John F. Kerry, a Democrat, was secretary of state from 2013 to 2017 and is a visiting distinguished statesman at the Carnegie Endowment for International Peace.
But the administration’s most dangerous collision with facts has been its effort to paralyze U.S. efforts to join the nations of the world in confronting climate change. The White House plans to convene “experts” to “determine” whether climate change is a national security threat. We know what the outcome will be: President Trump’s council of doubters and deniers will convene to undo a 26-year-old factual consensus that climate change is a national-security threat multiplier.
As we careen toward irreversible environmental tipping points, we have no time to waste debating alternative facts only to invest years more reestablishing trust in the real ones. No panel 10 years from now can put the ice sheets back together or hold back rising tides.
Begin with the kind of facts that John Adams called “stubborn things.” In 1991, President George H.W. Bush’s administration assessed in its National Security Strategy that threats such as climate change, which “respect no international boundaries,” were “already contributing to political conflict.” Each of Bush’s successors included climate change in their National Security Strategies. Even after the 9/11 terrorist attacks, President George W. Bush’s administration made room in the 2002 National Security Strategy to warn of “dangerous human interference with the global climate.”
Were four consecutive administrations wrong? No. The factual basis of climate change’s threat originated not with politicians but with the national security community, including the intelligence community. Eleven retired military leaders constituting the military advisory board at CNA, a naval think tank in Arlington, described climate change in 2007 as “a threat multiplier for instability.” Seven years later, 16 retired flag officers representing all branches of the military implored Americans to understand the severity of “a salient national security concern” because “time and tide wait for no one.”
Instead of convening a kangaroo court, the president might want to talk with the adults he once trusted enough to fill his top national security positions. Director of National Intelligence Daniel Coats has reported that climate change would increase “the risk of social unrest, migration, and interstate tension in countries such as Egypt, Ethiopia, Iraq, and Jordan.” Then-Defense Secretary Jim Mattis told the Armed Services Committee last year: “Climate change is impacting stability in areas of the world where our troops are operating today.”

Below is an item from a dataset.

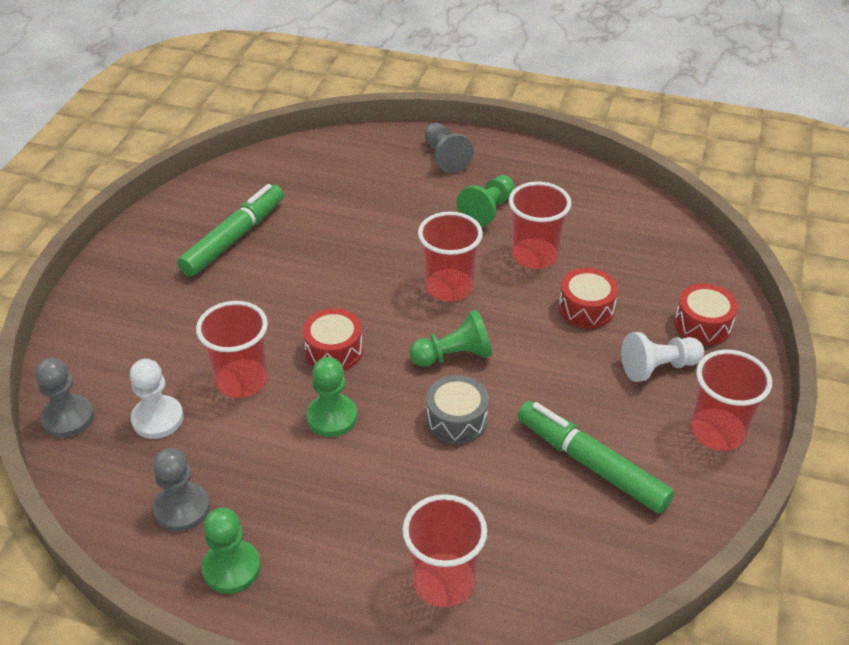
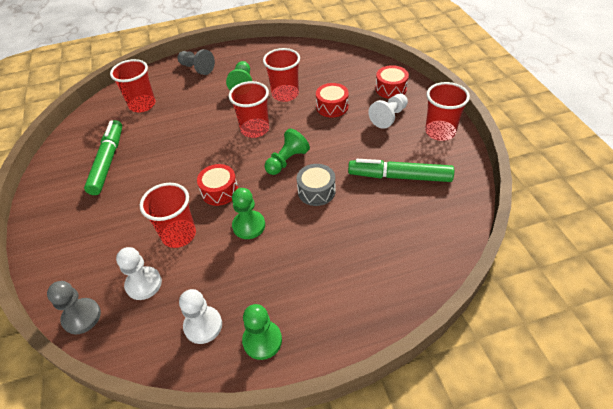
camera: 30 degrees left, 5 degrees up
(182, 508) = (203, 325): grey pawn -> white pawn
(443, 582) = (382, 275): red cup -> red cup (142, 105)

These officials weren’t making back-of-the-envelope projections or envisioning some distant, dystopic future. Climate change is already impacting national security. The land that houses Naval Station Norfolk, the biggest naval installation in the world, is literally sinking. In fact, sea levels on the East Coast are rising twice as fast as the global average, thanks to uneven ocean temperatures and geology.

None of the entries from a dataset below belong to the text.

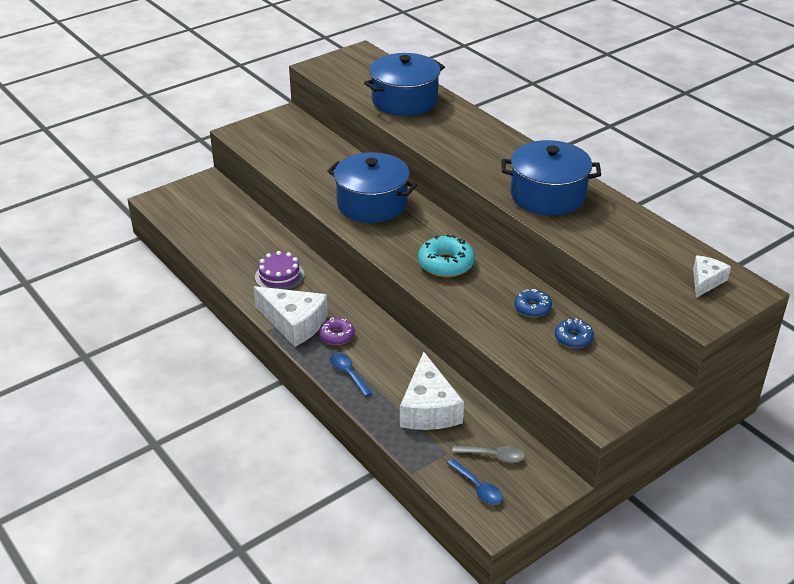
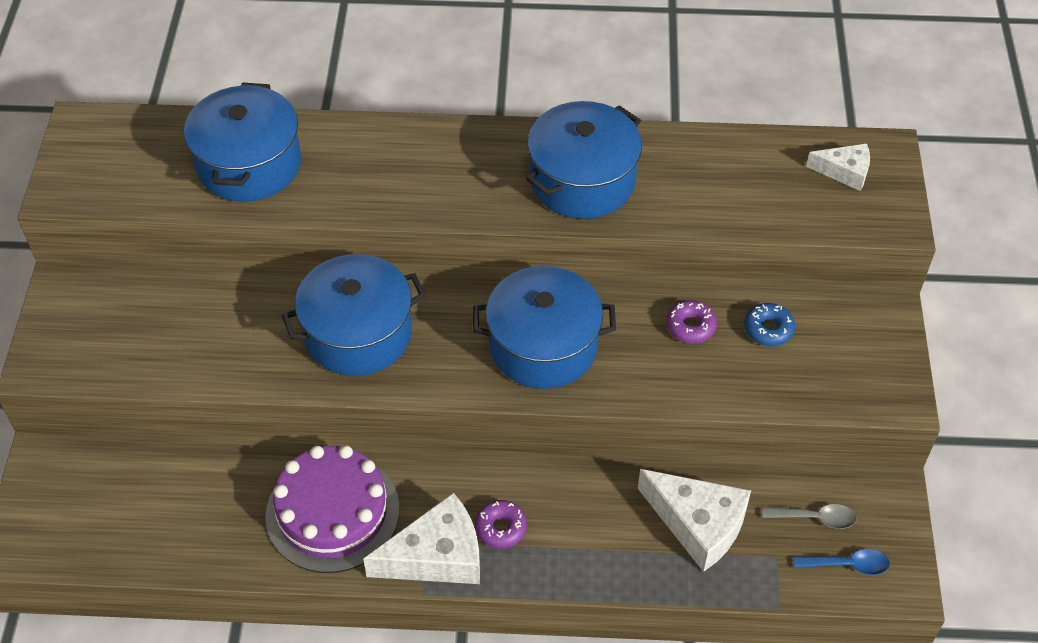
camera: 50 degrees left, 15 degrees up
(279, 276) = (332, 512): purple cake -> purple cake, size x1.74
(348, 373) = (575, 561): blue spoon -> none
(446, 264) = (543, 346): turquoise donut -> blue pot
(493, 456) = (815, 518): grey spoon -> grey spoon turned 45 degrees clockwise
(532, 308) = (690, 326): blue donut -> purple donut
(706, 281) = (844, 172): white cheese -> white cheese turned 120 degrees clockwise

Consider what further sea-level rise could mean for this base or for the U.S. Navy fleet, 20 percent of which is home-ported nearby. Increased risk of wildfires can even prevent troops from training with live ammunition. Willful denial won’t change the fact that our military readiness will be degraded when the permafrost our Alaskan bases are built on begins to thaw out.

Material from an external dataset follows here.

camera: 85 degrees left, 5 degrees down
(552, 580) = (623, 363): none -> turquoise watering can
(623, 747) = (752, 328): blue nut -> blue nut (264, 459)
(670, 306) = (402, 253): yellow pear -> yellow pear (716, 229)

And it doesn’t end with military impacts. While climate change didn’t lead to the rise of the terrorist group Boko Haram in Nigeria, the country’s severe drought and the government’s inability to cope with it helped create the volatility that militants exploited to seize villages, butcher teachers and kidnap hundreds of innocent girls.
The prospect of a more arid climate throughout the Middle East and parts of Asia will increasingly strain the most essential resource of all: fresh water. We’ve already seen tensions rise around the basins of the Nile, Central Asia’s Indus River and the Mekong in Southeast Asia. Areas facing unrest, instability and weak governance are breeding grounds for violent extremism. Climate change will only exacerbate mass migration in places already enduring economic, political and social stress.
There are, of course, some people cheering the president’s apparent attempt to erase climate change from U.S. national security considerations, and they live in Beijing and Moscow. China and Russia have for years been mapping the resource competition, military implications and geostrategic challenges that climate change will present in an ever-changing, climate-impacted Arctic. What a gift to them if we stop making our own assessments because we have our heads buried in the sand while their eyes are on the tundra.
We can spend the next two years debating whether two plus two equals five. But it would mean someday a young American in uniform will likely be put in harm’s way because truth lost out to talking heads. Debate how to address the climate national security threat, not whether it’s real. Mr. President, listen to our military leaders and disband your climate denial panel.